Voy a un caso sencillo. Un ciudadano sale de su casa a una cita de trabajo. Espera el bus en alguna parte del recorrido. Pasan los minutos, se aproxima un bus pero no se detiene en ese lugar. El ciudadano se da cuenta que más adelante hay otras personas y que por eso el bus prefiere parar allí donde puede recoger más pasajeros. Se acerca y toma posición en el extremo de la fila. El siguiente bus para en algún lugar cerca del tumulto. La fila se desordena, y el primero es el que más corra hacia la puerta. Uno que otro personaje vocifera por conservar su lugar, más porque nadie se le meta por delante que por mantener el orden. El ciudadano no alcanza a subir al bus y tiene que esperar al que sigue. Llega otro bus y de nuevo la lucha por conservar el puesto, a ver si esta vez alcanza. Empieza a comprender que la mejor opción es también vociferar y correr hacia la puerta por delante de los demás. En el colegio no pasaba eso. La maestra organizaba una fila india y en completo silencio cada estudiante ocupaba el puesto que le había sido asignado desde antes de subir. Pero ya no está esa maestra y ahora cada uno tiene que defenderse como pueda. ¿Quién podría hacerse cargo del orden ahora? ¿El conductor del bus? ¿Algún agente que estuviera en el sitio del paradero organizando la fila? ¿Dónde han quedado las normas del colegio?

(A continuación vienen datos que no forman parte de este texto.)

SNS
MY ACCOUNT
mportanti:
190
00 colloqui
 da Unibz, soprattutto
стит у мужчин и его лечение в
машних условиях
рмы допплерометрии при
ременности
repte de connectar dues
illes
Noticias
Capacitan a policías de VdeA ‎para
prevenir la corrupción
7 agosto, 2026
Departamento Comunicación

Imaginemos ahora qué pasaría si algo de orden se diseñara por los responsables de la administración del transporte. Por ejemplo: que la ruta del bus fuera conocida por medio de un folleto, un mapa o de un sito web en la internet; que estuviera establecido el sitio de paradero y los horarios de parada del bus; que fuera demarcada la forma de hacer la fila en la acera de ese paradero; que el conductor se detuviera en el sitio exacto que corresponde al primero de la fila. ¿Cómo sería el comportamiento ciudadano? De esta manera estaríamos transformando el control del colegio en un control marcado por un nuevo orden establecido por la administración de lo público. Posiblemente no se necesite el agente.

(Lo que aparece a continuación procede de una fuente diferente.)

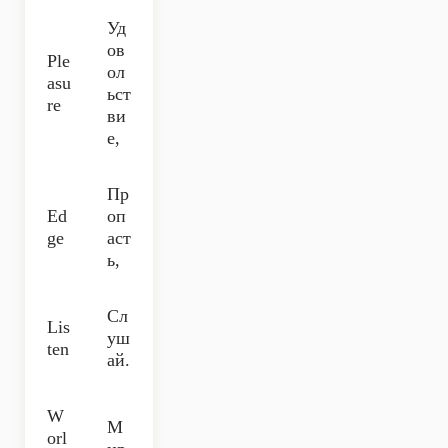
Уд
ов
Ple
ол
asu
ьст
re
ви
е,
Пр
Ed
оп
ge
аст
ь,
Сл
Lis
уш
ten
ай.
W
М
orl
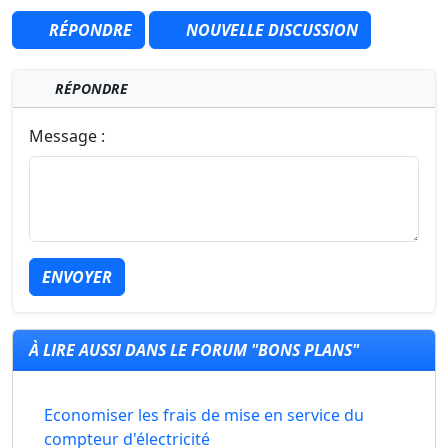
RÉPONDRE
NOUVELLE DISCUSSION
RÉPONDRE
Message :
ENVOYER
À LIRE AUSSI DANS LE FORUM "BONS PLANS"
Economiser les frais de mise en service du
compteur d'électricité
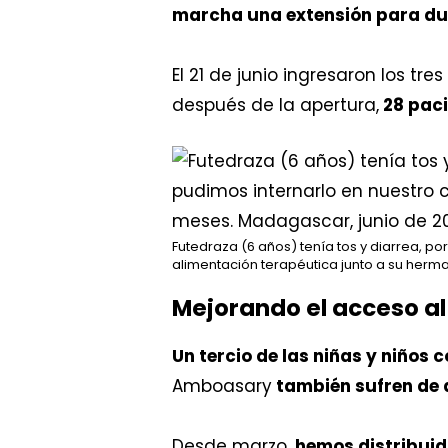
marcha una extensión para du
El 21 de junio ingresaron los tr
después de la apertura,
28 paci
Futedraza (6 años) tenía tos y diarrea, p
alimentación terapéutica junto a su herm
Mejorando el acceso a
Un tercio de las niñas y niños 
Amboasary
también sufren de d
Desde marzo,
hemos distribuid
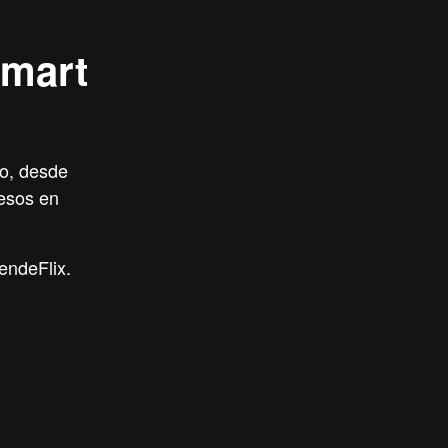
tmart
do, desde
resos en
endeFlix.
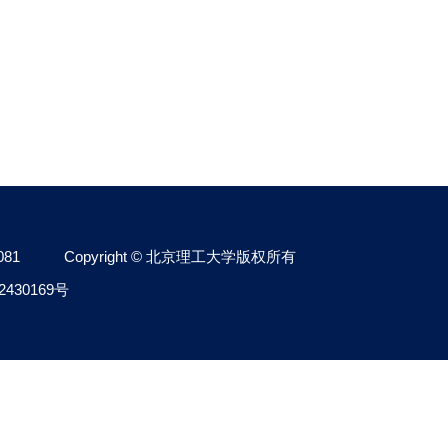
081
Copyright © 北京理工大学版权所有
2430169号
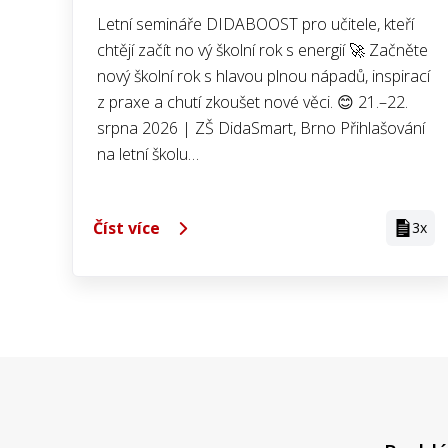
Letní semináře DIDABOOST pro učitele, kteří
chtějí začít no vý školní rok s energií 🚀 Začněte
nový školní rok s hlavou plnou nápadů, inspirací
z praxe a chutí zkoušet nové věci. 😊 21.–22.
srpna 2026 | ZŠ DidaSmart, Brno Přihlašování
na letní školu…
Číst více
3x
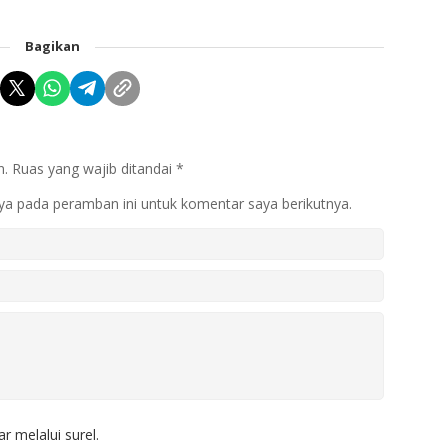
Bagikan
n.
Ruas yang wajib ditandai
*
ya pada peramban ini untuk komentar saya berikutnya.
r melalui surel.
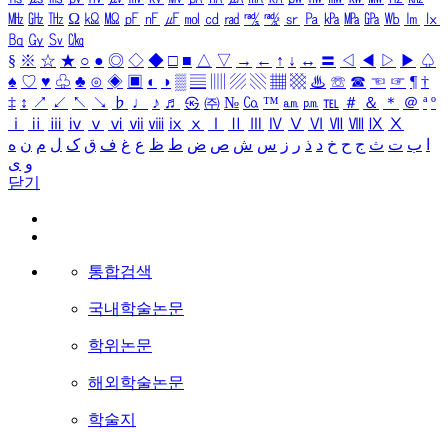
㎒
㎓
㎔
Ω
㏀
㏁
㎊
㎋
㎌
㏖
㏅
㎭
㎮
㎯
㏛
㎩
㎪
㎫
㎬
㏝
㏐
㏓
㏃
㏉
㏜
㏆
§
※
☆
★
○
●
◎
◇
◆
□
■
△
▽
→
←
↑
↓
↔
〓
◁
◀
▷
▶
♤
♠
♡
♥
♧
♣
⊙
◈
▣
◐
◑
▒
▤
▥
▨
▧
▦
▩
♨
☏
☎
☜
☞
¶
†
‡
↕
↗
↙
↖
↘
♭
♩
♪
♬
㉿
㈜
№
㏇
™
㏂
㏘
℡
＃
＆
＊
＠
ª
º
ⅰ
ⅱ
ⅲ
ⅳ
ⅴ
ⅵ
ⅶ
ⅷ
ⅸ
ⅹ
Ⅰ
Ⅱ
Ⅲ
Ⅳ
Ⅴ
Ⅵ
Ⅶ
Ⅷ
Ⅸ
Ⅹ
ا
ب
ت
ث
ج
ح
خ
د
ذ
ر
ز
س
ش
ص
ض
ط
ظ
ع
غ
ف
ق
ک
ل
م
ن
ه
و
ی
닫기
통합검색
국내학술논문
학위논문
해외학술논문
학술지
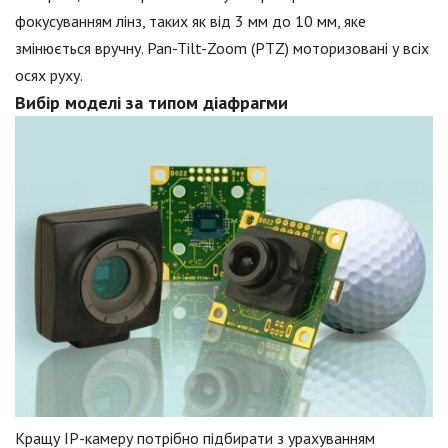
фокусуванням лінз, таких як від 3 мм до 10 мм, яке
змінюється вручну. Pan-Tilt-Zoom (PTZ) моторизовані у всіх
осях руху.
Вибір моделі за типом діафрагми
Кращу IP-камеру потрібно підбирати з урахуванням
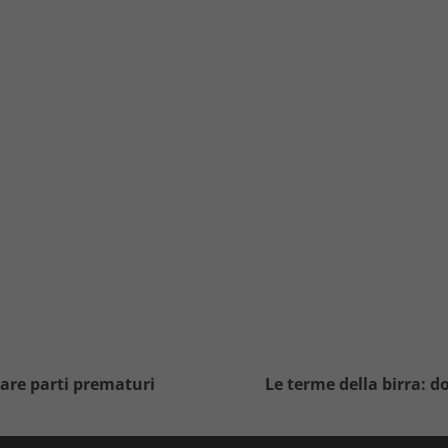
are parti prematuri
Le terme della birra: do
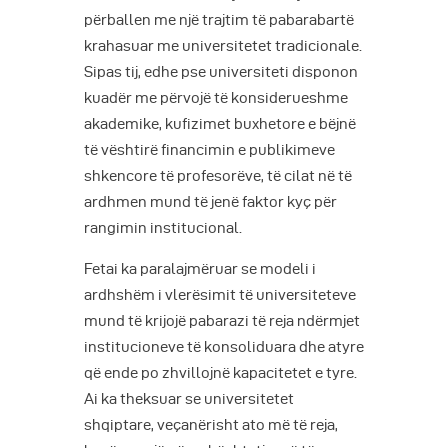
përballen me një trajtim të pabarabartë
krahasuar me universitetet tradicionale.
Sipas tij, edhe pse universiteti disponon
kuadër me përvojë të konsiderueshme
akademike, kufizimet buxhetore e bëjnë
të vështirë financimin e publikimeve
shkencore të profesorëve, të cilat në të
ardhmen mund të jenë faktor kyç për
rangimin institucional.
Fetai ka paralajmëruar se modeli i
ardhshëm i vlerësimit të universiteteve
mund të krijojë pabarazi të reja ndërmjet
institucioneve të konsoliduara dhe atyre
që ende po zhvillojnë kapacitetet e tyre.
Ai ka theksuar se universitetet
shqiptare, veçanërisht ato më të reja,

No basta pues con que la educación se lleve a cabo en la casa y en el colegio, tiene que extenderse a toda la sociedad a través de sistemas organizados. Y ¿quiénes son los responsables de construir esos sistemas organizados? ¿La casa y el colegio? Si bien allí se pueden sentar las bases para que los sistemas operen debidamente, la educación tiene que continuar más allá de la casa y del colegio, porque de no ser así sería como soltar esa persona cívica en una selva de sálvese quien pueda donde se pierde todo el civismo en esa lucha por sobrevivir.

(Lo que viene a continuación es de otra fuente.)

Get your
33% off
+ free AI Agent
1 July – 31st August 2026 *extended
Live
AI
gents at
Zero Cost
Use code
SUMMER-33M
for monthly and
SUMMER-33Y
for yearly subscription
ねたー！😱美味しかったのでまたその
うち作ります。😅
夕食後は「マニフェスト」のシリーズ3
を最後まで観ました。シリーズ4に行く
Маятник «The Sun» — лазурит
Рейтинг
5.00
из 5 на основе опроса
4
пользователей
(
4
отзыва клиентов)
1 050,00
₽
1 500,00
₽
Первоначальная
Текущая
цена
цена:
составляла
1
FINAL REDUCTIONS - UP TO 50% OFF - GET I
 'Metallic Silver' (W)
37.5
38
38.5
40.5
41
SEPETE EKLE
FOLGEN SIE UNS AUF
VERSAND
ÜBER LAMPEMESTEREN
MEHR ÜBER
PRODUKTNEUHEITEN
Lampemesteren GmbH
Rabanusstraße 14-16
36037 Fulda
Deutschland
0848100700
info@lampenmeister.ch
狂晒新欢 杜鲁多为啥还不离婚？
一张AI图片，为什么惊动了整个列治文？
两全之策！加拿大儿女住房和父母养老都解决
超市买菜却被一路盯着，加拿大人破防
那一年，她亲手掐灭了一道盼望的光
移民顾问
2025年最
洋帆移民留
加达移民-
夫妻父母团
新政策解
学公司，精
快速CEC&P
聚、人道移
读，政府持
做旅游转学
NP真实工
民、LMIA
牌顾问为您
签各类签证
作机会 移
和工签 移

Y una pregunta que pudiera incluirse en la próxima encuesta de percepción ciudadana: ¿Por qué cree usted que no se ha diseñado un sistema organizado de transporte público en nuestra ciudad?

1 comentario:

  1. Estoy de acuerdo con este punto de vista, seguro que muchas veces por falta de coherencia dentro del sistema donde vivimos, vemos muchas veces personas supuestamnete con altos niveles educativos ser los primeros en saltar la reglas dela misma sociedad. Todos somos los que la contruimos y tambien somos los responsables de elegir los líderes que deben guiarla.